Move through from here into the kitchen and you are startlingly bathed in light. It is partly that beyond the room is a balcony, windows and glazed door tempting you outdoors. It is also the contrasting white of walls and furnishings; white which maybe temporary – there are householder discussions in progress. In its past incarnation, the kitchen was self-consciously a recreation of Edwardian domesticity with plate racks and panelled doors and a butler’s sink. The owners have pared this back and continue to do so.
The butlers sink, alluring until the detail of lip above the work-surface confounded hygiene, has gone to be replaced with brushed stainless steel, shaped within the working surfaces to be continuous. The brushed finish avoids the utilitarian flavour that polished steel sometimes gives. Appliances are currently behind décor panels and there are plans afoot to replace dishwasher and fridge with stainless steel models and to reveal them to the room; “I just like stainless steel”.
Colourful bindings of massed cookery books and satisfactorily tactile pottery, pottery with hushed glazes or raw-fired, are shelved along an end wall. This is a working kitchen with an increasingly purposeful air that avoids being industrial but sheds the self-conscious idiom of retro-detailing. All a little of what you’d expect from professional cook.
The balcony overlooks the garden. In turn the garden shields the earlier mentioned garage and loft apartment. The work of landscape designer Lyn Eglinton (Stablehouse Design), the garden is defined by hedges and topiary. A parade of fastigiate Irish Yews (Taxus baccata Fagiata) line either side of the drive to the entry gates. Beyond, a saw-tooth hedge of hornbeam marks the southern boundary. Initially planted to define the angled parking bays when the building was a business, it has had the bonus in its maturity of providing architectural interest to what could have been a conformist straight line.
The hornbeam is accompanied elsewhere by copper beech. Buxus is shaped to formally interpose the footlights of the garden, punctuated occasionally by stone sculpture.
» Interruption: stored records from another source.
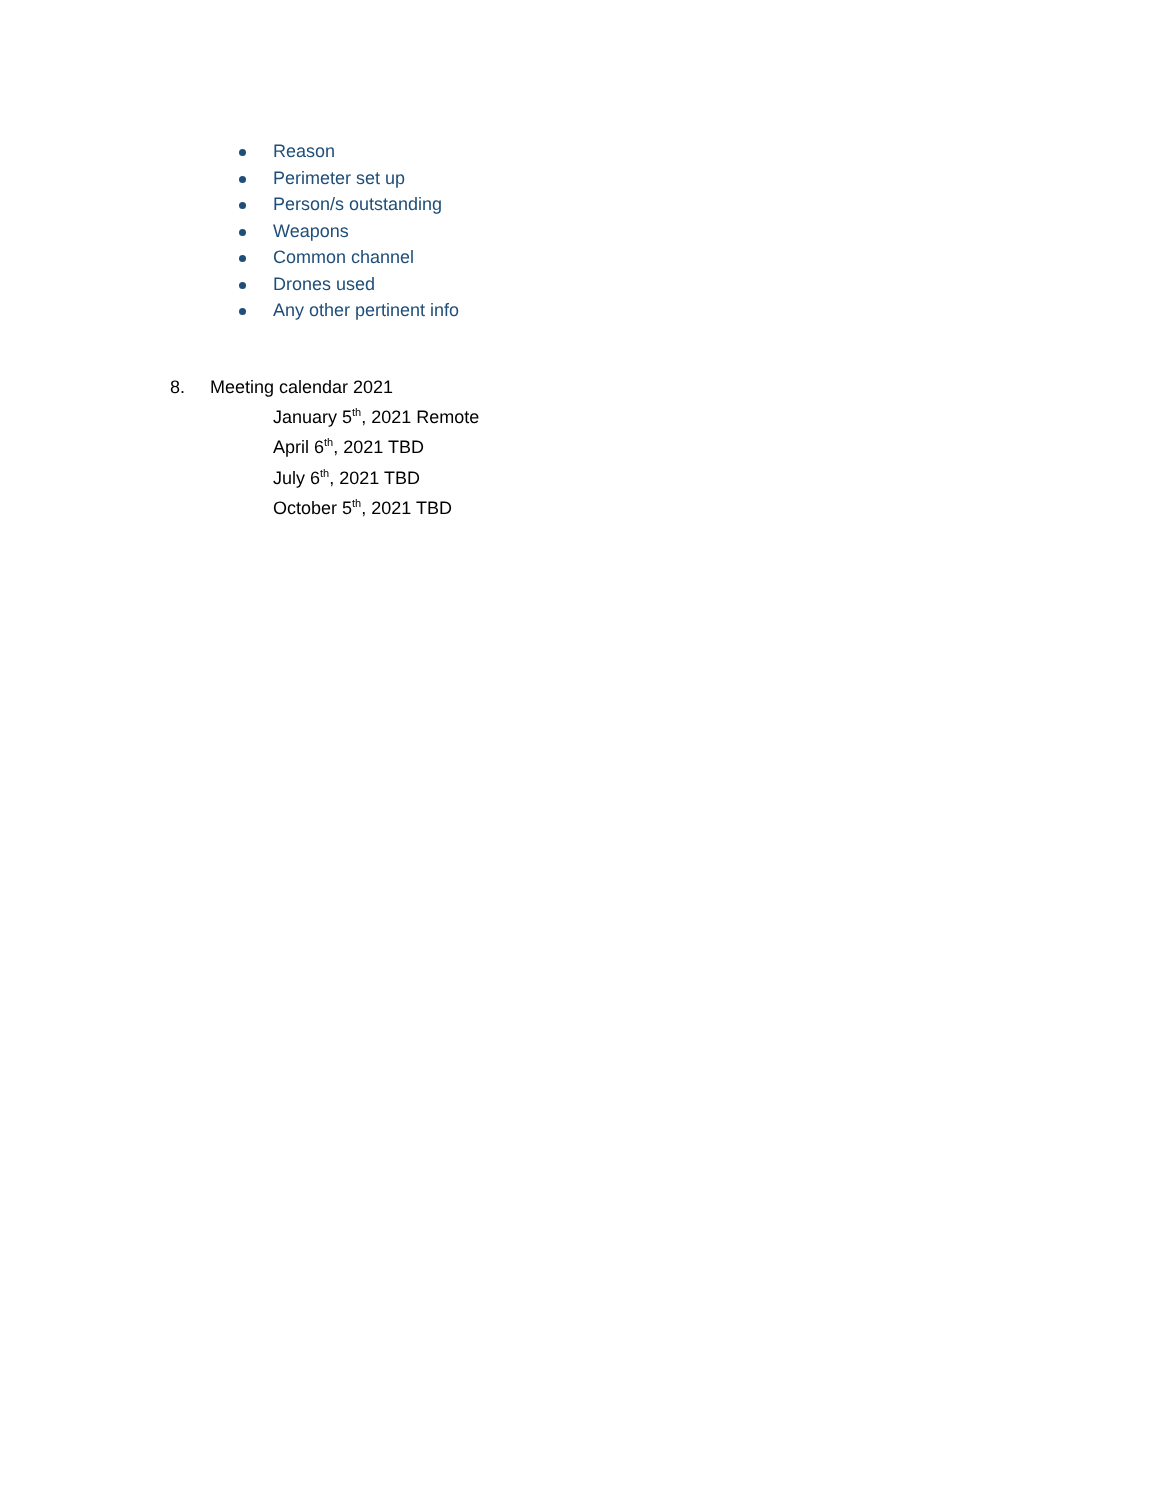Reason
Perimeter set up
Person/s outstanding
Weapons
Common channel
Drones used
Any other pertinent info
8. Meeting calendar 2021
January 5<sup>th</sup>, 2021 Remote
April 6<sup>th</sup>, 2021 TBD
July 6<sup>th</sup>, 2021 TBD
October 5<sup>th</sup>, 2021 TBD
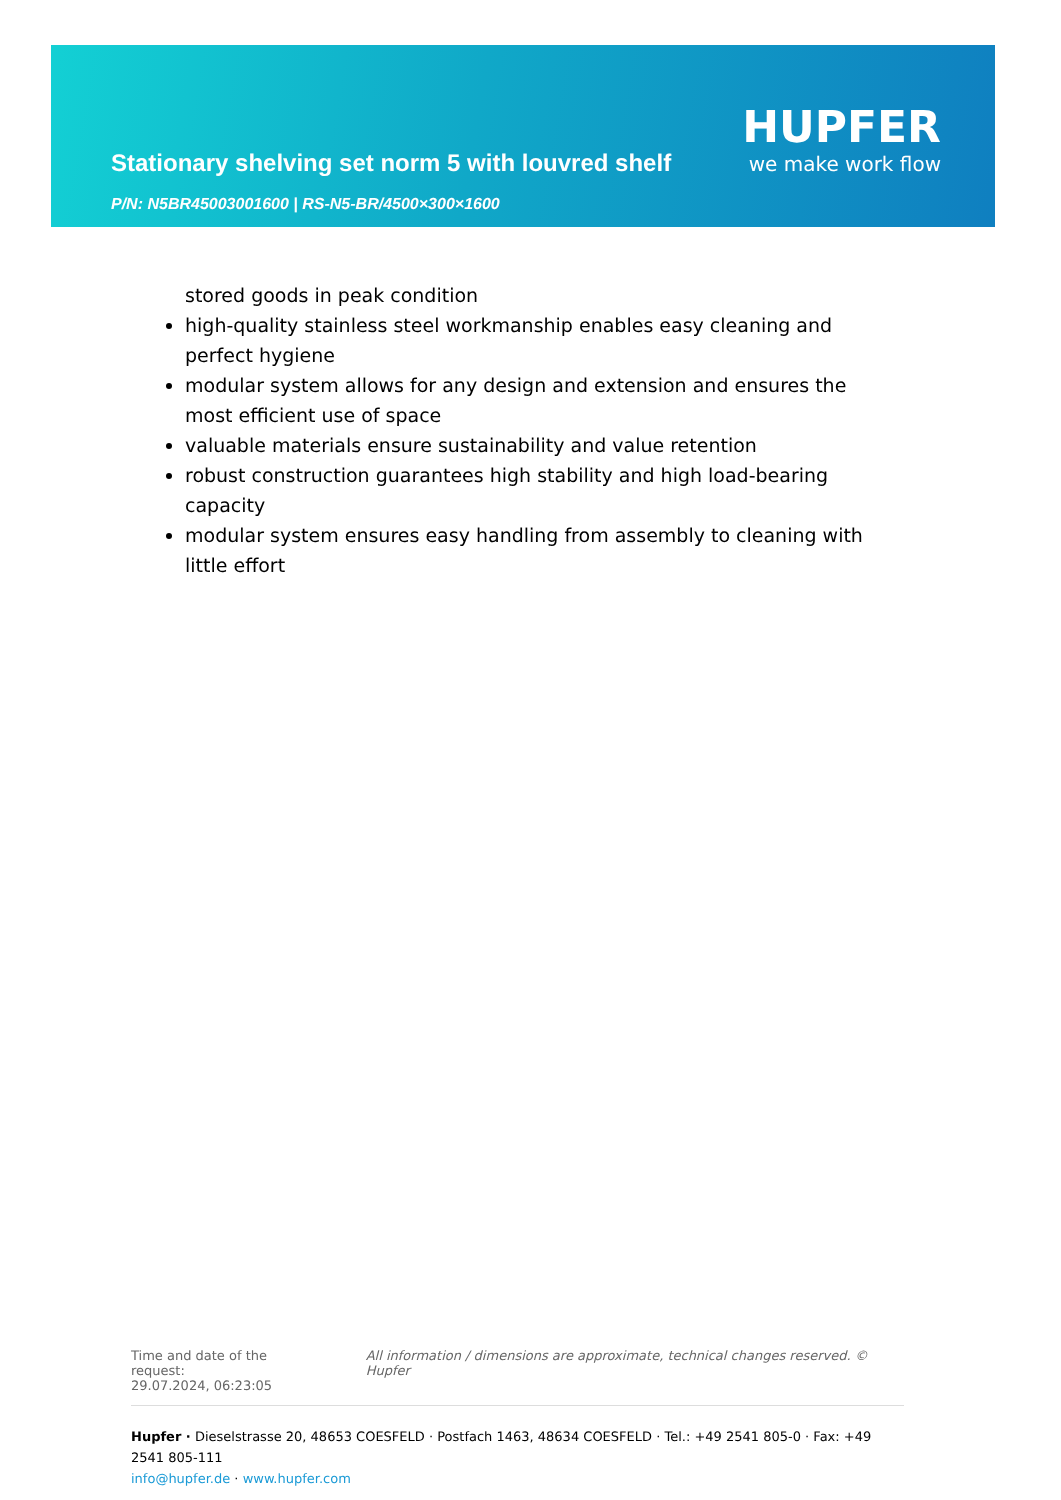HUPFER
Stationary shelving set norm 5 with louvred shelf
we make work flow
P/N: N5BR45003001600 | RS-N5-BR/4500×300×1600
stored goods in peak condition
high-quality stainless steel workmanship enables easy cleaning and perfect hygiene
modular system allows for any design and extension and ensures the most efficient use of space
valuable materials ensure sustainability and value retention
robust construction guarantees high stability and high load-bearing capacity
modular system ensures easy handling from assembly to cleaning with little effort
Time and date of the request:
29.07.2024, 06:23:05
All information / dimensions are approximate, technical changes reserved. © Hupfer
Hupfer · Dieselstrasse 20, 48653 COESFELD · Postfach 1463, 48634 COESFELD · Tel.: +49 2541 805-0 · Fax: +49 2541 805-111
info@hupfer.de · www.hupfer.com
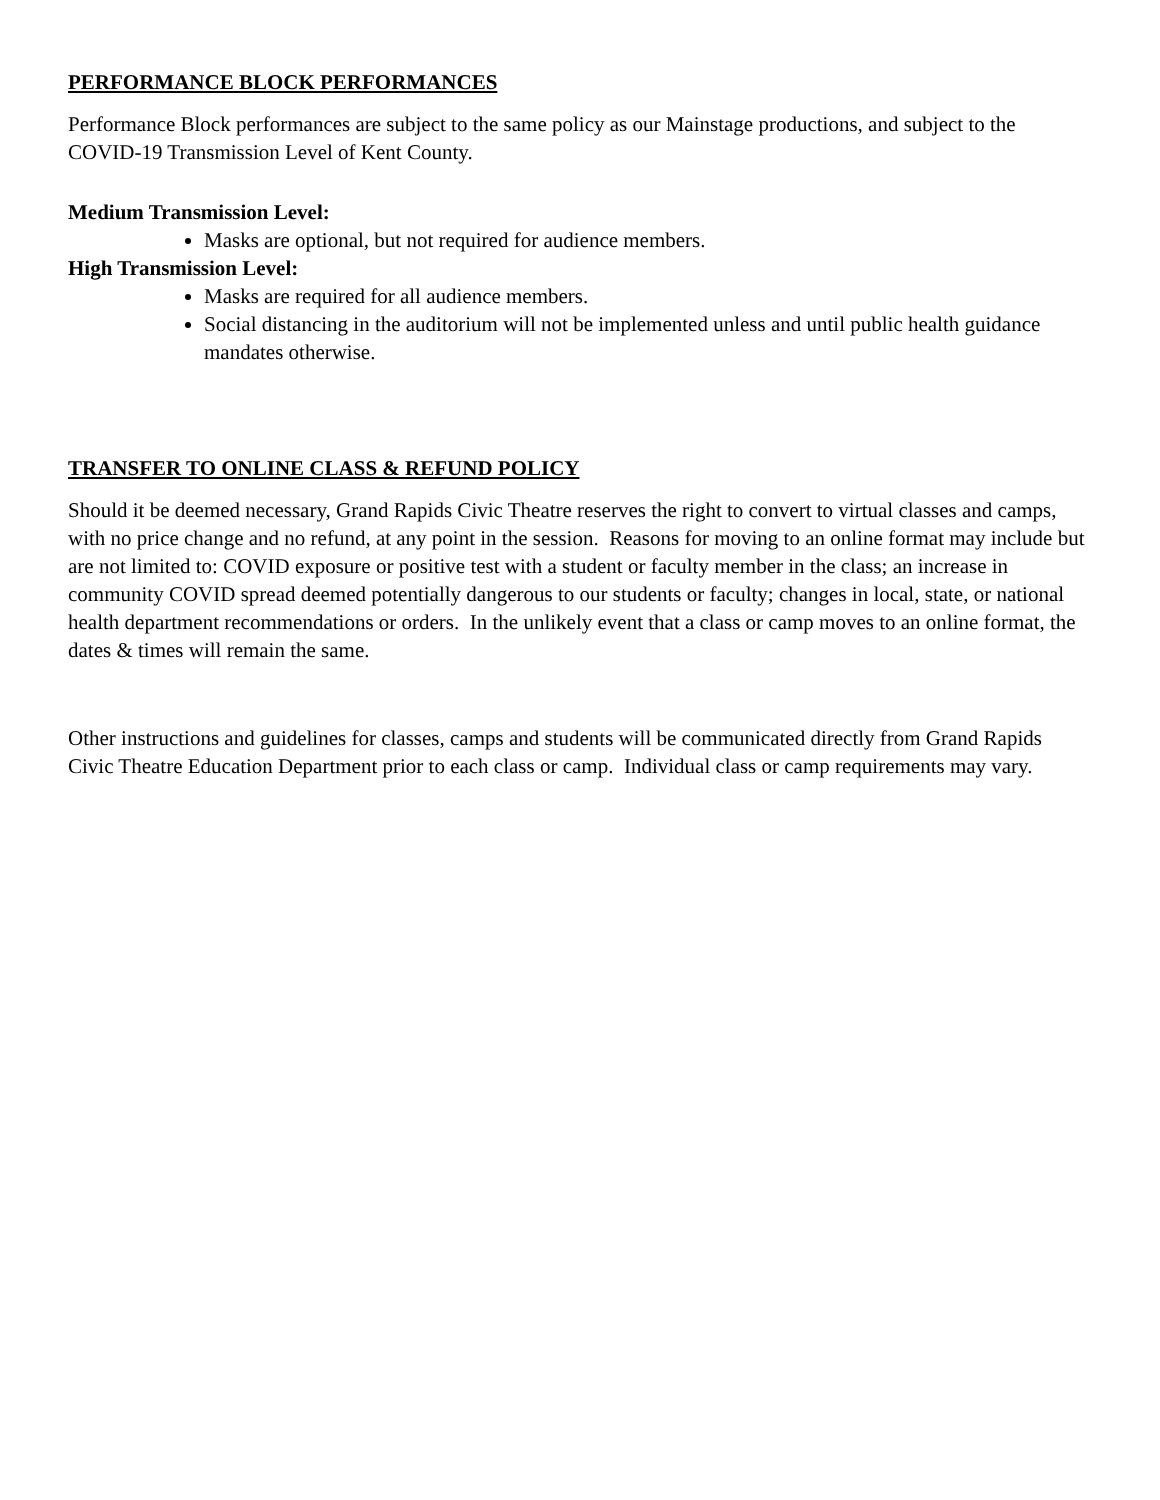PERFORMANCE BLOCK PERFORMANCES
Performance Block performances are subject to the same policy as our Mainstage productions, and subject to the COVID-19 Transmission Level of Kent County.
Medium Transmission Level:
Masks are optional, but not required for audience members.
High Transmission Level:
Masks are required for all audience members.
Social distancing in the auditorium will not be implemented unless and until public health guidance mandates otherwise.
TRANSFER TO ONLINE CLASS & REFUND POLICY
Should it be deemed necessary, Grand Rapids Civic Theatre reserves the right to convert to virtual classes and camps, with no price change and no refund, at any point in the session. Reasons for moving to an online format may include but are not limited to: COVID exposure or positive test with a student or faculty member in the class; an increase in community COVID spread deemed potentially dangerous to our students or faculty; changes in local, state, or national health department recommendations or orders. In the unlikely event that a class or camp moves to an online format, the dates & times will remain the same.
Other instructions and guidelines for classes, camps and students will be communicated directly from Grand Rapids Civic Theatre Education Department prior to each class or camp. Individual class or camp requirements may vary.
This is a garden that layers greens one upon the other – sweetly sharp with spring’s new growth, rusting in the retirement of autumn. The recently updated blue-tinged-grey livery of the house does much to seat the house comfortably in its planted environment. Centrally a self-assured water feature spills into the formal pond, the large bowl-like urn gathering heavily mossed surfaces from the continuous soaking.
Briarwood is a place of great courage. Its owners observe that they no longer see the daring of its collections and style and that it has simply become the substance of their daily living. For the visitor it is startlingly full-bodied; each tasting offering up more notes.